If you see a whole thing - it seems that it's always beautiful. Planets, lives... But up close a world's all dirt and rocks. And day to day, life's a hard job, you get tired, you lose the pattern. - Ursula K. LeGuin

Friday, February 26, 2010

Continuity

Amanda wants us to write about continuity this month. I think of continuity as the intersection of time and stillness. Sameness can't exist without time.

To be continuous is to endure.
To be continuous is to hold on.

My science is all about continuity. I study daily life. I study the routines, habits and even relationships that we take for granted; that become the background for our stories about ourselves.

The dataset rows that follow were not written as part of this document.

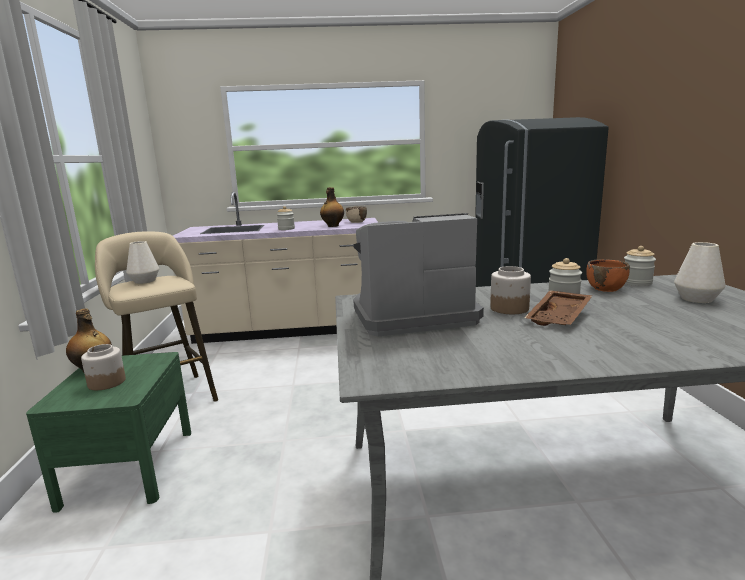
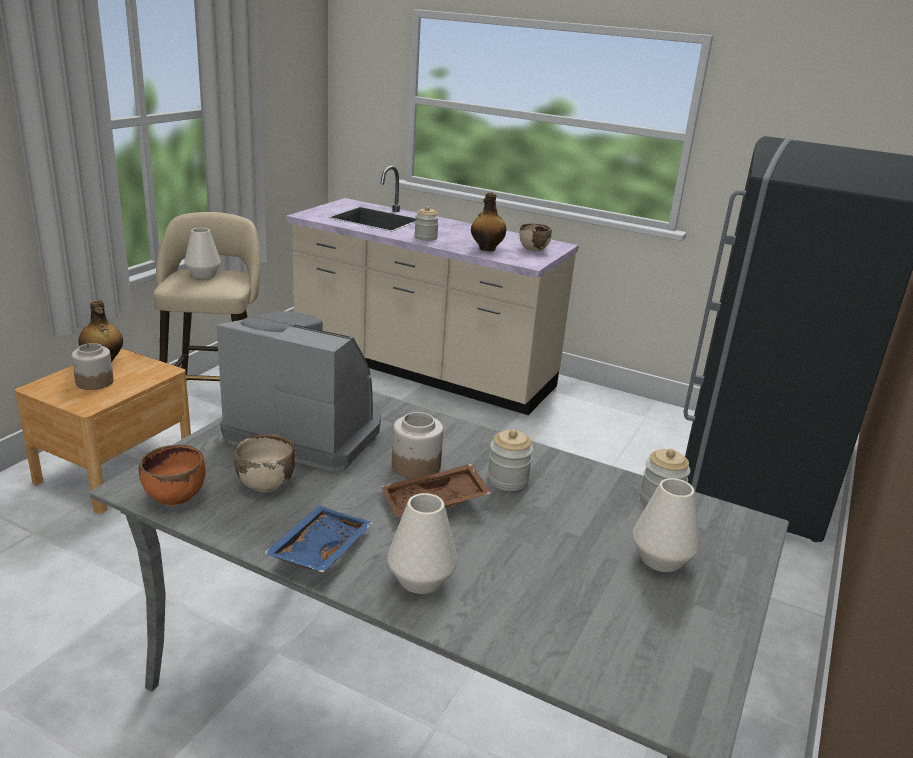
camera: 30 degrees right, 10 degrees up
green nightstand [26,352,191,513] -> brown nightstand [15,348,191,513]
orange bowl [586,259,630,292] -> orange bowl moved to [139,444,205,506]
none -> beige bowl [234,434,296,492]
none -> blue tray [263,505,373,572]
none -> white vase [387,493,458,594]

It can be difficult to capture daily life. When you tell a story, what are the parts you edit for brevity? What are the details you don't think to include? What are the pieces that you assume? Who are the people so familiar that you don't bother to describe them?

When we tell the story of our lives we create continuity. In fact, we recreate the continuity of our lives daily; making connections between events to make an unwavering whole; a single line. We narrate our continuous story to ourselves.

It is life's traumas and peaks that disrupt our story line. For these transitions we make allowances. We tell the story of us before and us after but still we search for the continuity between the two selves. Most people assume I want to hear about the breakpoints; the sections where trajectories changed. They can't imagine being interested in sameness.

My science is about continuity but it is also about change.

It is difficult to change behavior. As a species, we tend to do what we have done before. When we make change it often becomes temporary and we fall back to what we know; to what fits our story of ourselves; to what is unquestioned. Understanding the meaning of our daily sameness and then exploring where it does and doesn't work, are small steps we can take in an effort to create lasting change.

7 comments:

Maggie May said...

i am reading Doris Lessing's 'The Golden Notebook' and last night i just read the part where she talks about continuity in novels. about how without it, the most brilliant things make no sense and the presumption is of course that then, they are useless. hm.

Drax said...

This is deep and powerful and dead serious and I don't want to trivialize by writing something stupid so I will only ask for "more."

DrDudeChick said...

what a beautiful post!

it brings a few reflections to my mind:

what about when we forget who we were before the transition? what if the trauma wiped the memories of self as it was before? how do we know if we are still the same or changed?

biochem belle said...

Great, thought-provoking post!

Julie said...

Wonderful post. I'm always inclined to tell the story of my husband's cancer as a big part of our life story. The routine we created during that time helped us deal with it a lot.

But everyday events when life is "normal" are just as much a part of who we are. I enjoyed this one so much. The last sentence of your post will stay with me always.

ruth pennebaker said...

I've already written a post on narrative, with some overlaps with yours, that I won't publish till tomorrow. Enjoyed yours -- but didn't want you to think I'm ripping you off. That would be a capital offense, in my mind.

Annie said...

Hi Brigindo,
I'm interested in learning more about your research. I'm wondering if, in a "poetic" sense, what you are referring to as "sameness" is the unalterable core of "who we are," however, I believe "who we are" is changeable, that we grow and change and evolve, based on the joys and traumas we experience. Perhaps I just don't relate to the concept of "sameness," or perhaps I don't understand your use of the term. I find the concept of the stories we tell ourselves, to be intriguing; but even there, I think I can see through the story I tell myself. I think I have learned there is no objective truth, only the stories we tell ourselves. (I hope this comment is making some sense!)